Create a School Success Fund to Turn Around Struggling Schools
Edwards will ask teams of experienced educators to spend a year at struggling schools helping start reforms. These educators will tailor comprehensive solutions to each school, rather than adopting silver bullets or one-size-fits-all solutions.

  • Provide resources to implement them: Some schools need more resources to help their children succeed. Resources will be available to recruit new school leadership and a core of excellent teachers, reduce class sizes, duplicate proven models, strengthen the curriculum, and other reforms.
  • Emphasize extra learning time. Due to our 180-day school year, American children spend much 25 percent less instructional time than other countries, which adds up to more than two years by the end of high school. When combined with making better use of learning time and designed with educators, longer school days and years create new opportunities for children to master the basics and a broader curriculum.
  • Establish stronger academic and career curricula. Edwards believes that all schools – even those in small, isolated, and high-poverty areas – should have access to challenging Advanced Placement courses. And he will support partnerships between high schools and community colleges to help high school students get the training they need for the good jobs where skilled workers are in short supply today.

Meet the Promise of Special Education
More than thirty years ago, Congress committed to fund 40 percent of the excess cost of educating children with disabilities, but it provides less than half that amount. George Bush has proposed a $300 million cut. Edwards opposes the Bush cuts and supports getting on a path toward meeting the federal promise.

Raise Graduation Rates
Edwards will create multiple paths to graduation such as Second Chance schools for former dropouts and smaller alternative schools for at-risk students. He will focus on identifying at-risk students and support the Striving Readers literacy program and one-on-one tutoring to keep them in school. Edwards will also fund additional guidance counselors in high-poverty schools.


2 comments:

Mrs. C said...

Lots of funding going on for some new and wonderful ideals...where did he say the money is coming from?
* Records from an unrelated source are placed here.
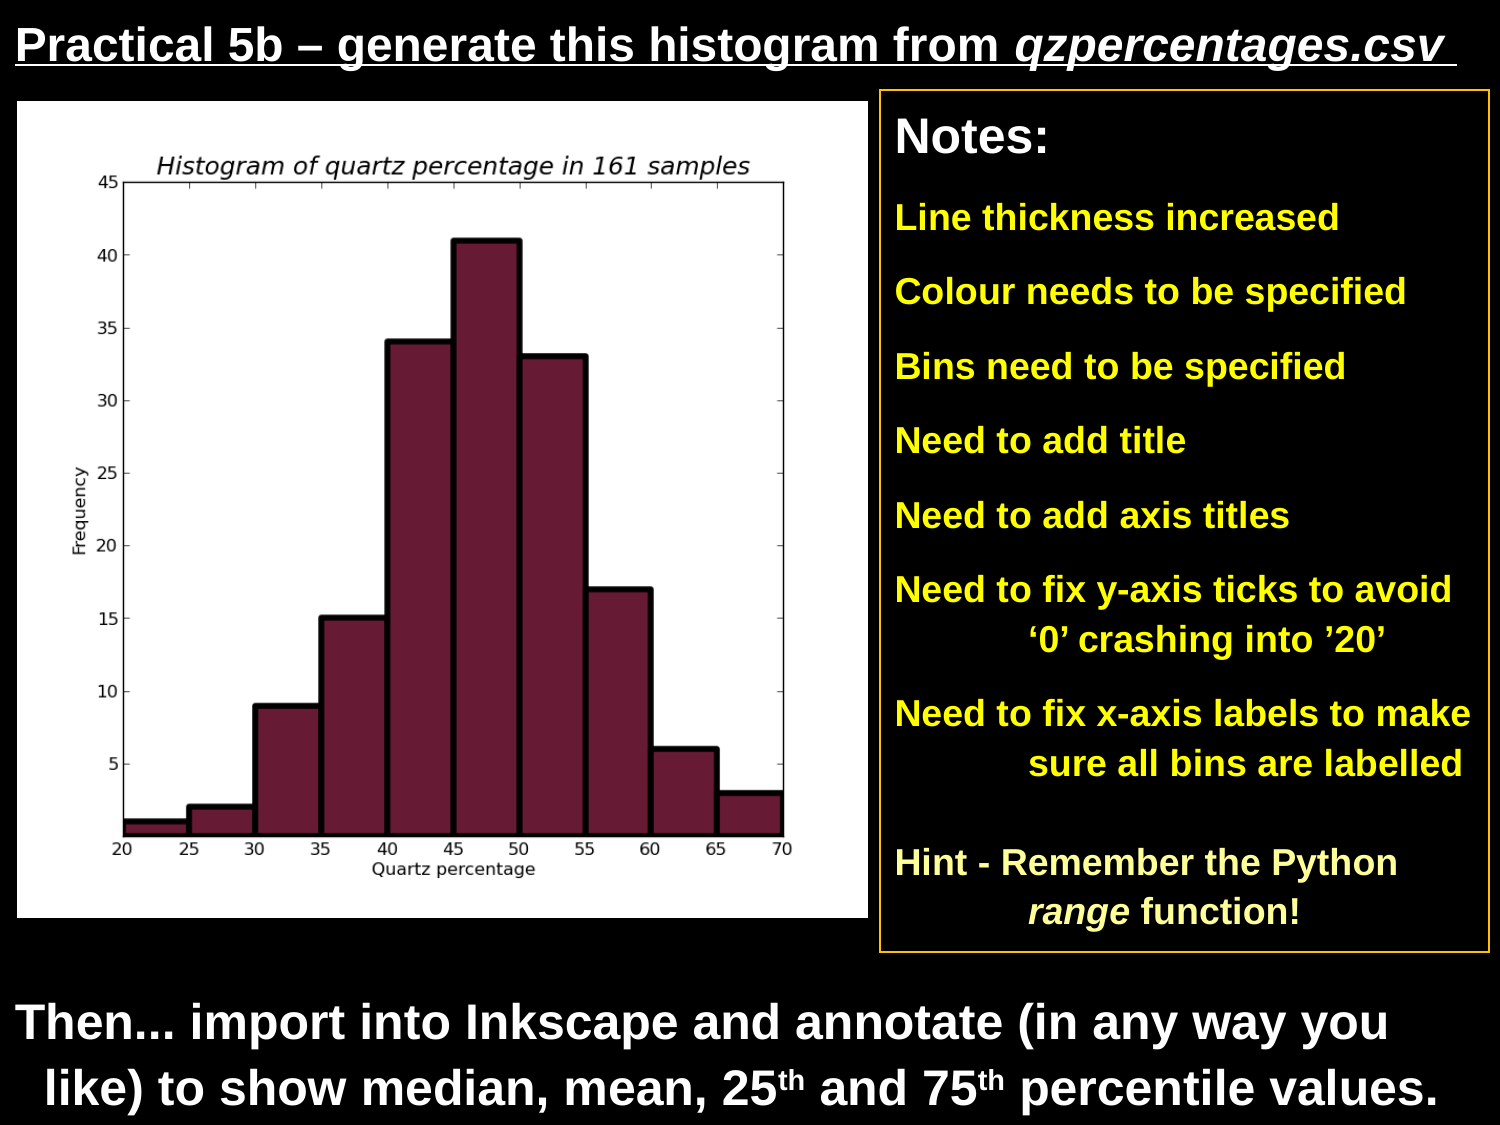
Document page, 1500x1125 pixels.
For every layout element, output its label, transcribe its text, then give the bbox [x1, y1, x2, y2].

text_box Practical 5b – generate this histogram from qzpercentages.csv [0, 0, 1500, 102]
picture [17, 101, 869, 918]
text_box Notes: Line thickness increased Colour needs to be specified Bins need to be specified Need to add title Need to add axis titles Need to fix y-axis ticks to avoid ‘0’ crashing into ’20’ Need to fix x-axis labels to make sure all bins are labelled Hint - Remember the Python range function! [879, 89, 1489, 953]
text_box Then... import into Inkscape and annotate (in any way you like) to show median, mean, 25th and 75th percentile values. [0, 976, 1500, 1114]
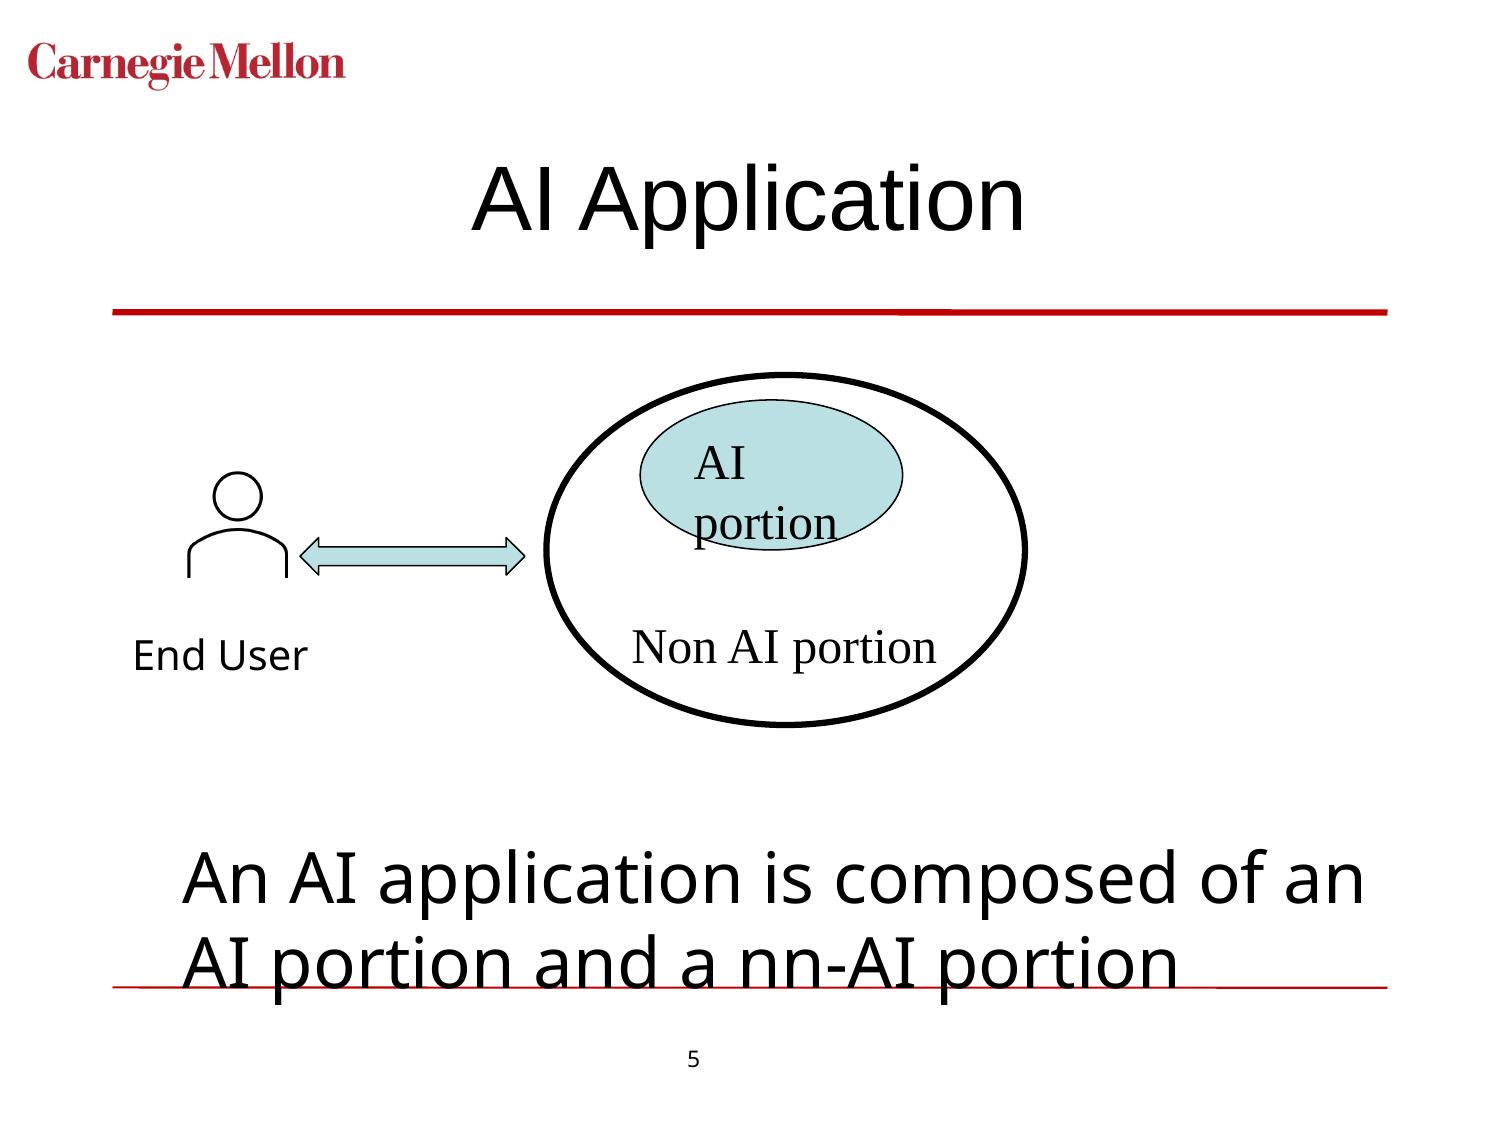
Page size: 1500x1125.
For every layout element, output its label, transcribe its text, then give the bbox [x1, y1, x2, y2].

Also...increase in pay for teachers...wouldn't that be a 'given' to some extent if he is going to make the workday longer as well as the school year?

I'm also concerned with measuring the value of a school based on the number of AP courses being offered. AP Teachers will tell you that their time is largely spent teaching to a test rather than providing students with the skills to answer open-ended questions (higher skill level). Seems to contradict the very issue Edwards has with NCLB (mind you there are multiple problems with this act) - where he plans to replace the standardized testing with 'higher quality assessments'. Hmmm...that reminds me of Graduation Projects. Anyone remember those? Just because the name is changed doesn't mean it's different.

Having said all of that...I don't know if I am really going to love anyone's plan. I don't think there is a perfect solution - especially because we are a country who holds fast to the ideal that everyone should receive a free and appropriate education and then we compare ourselves to countries that do not.

Regardless, thank you for dedicating a week to this issue.

As an aside - do you think anyone will be bold enough to include holding parents accountable in their plan? Probably not. You can't 'fire' a parent for not being involved in their child's education. Besides they're the one's whose vote is desired and it's just so much easier to play the blame game.

Anonymous said...

Funding inequality. That's the big education issue for me. We may not segregate based on race anymore, but we segregate based on economic status. Poor districts spend a fraction of what richer districts are able to spend per student. When you have schools with no library, old textbooks, poorly trained teachers and not even a 3-pronged outlet in the classroom, those students are at a vast disadvantage, on top of the challenges they face coming from unsupportive homes.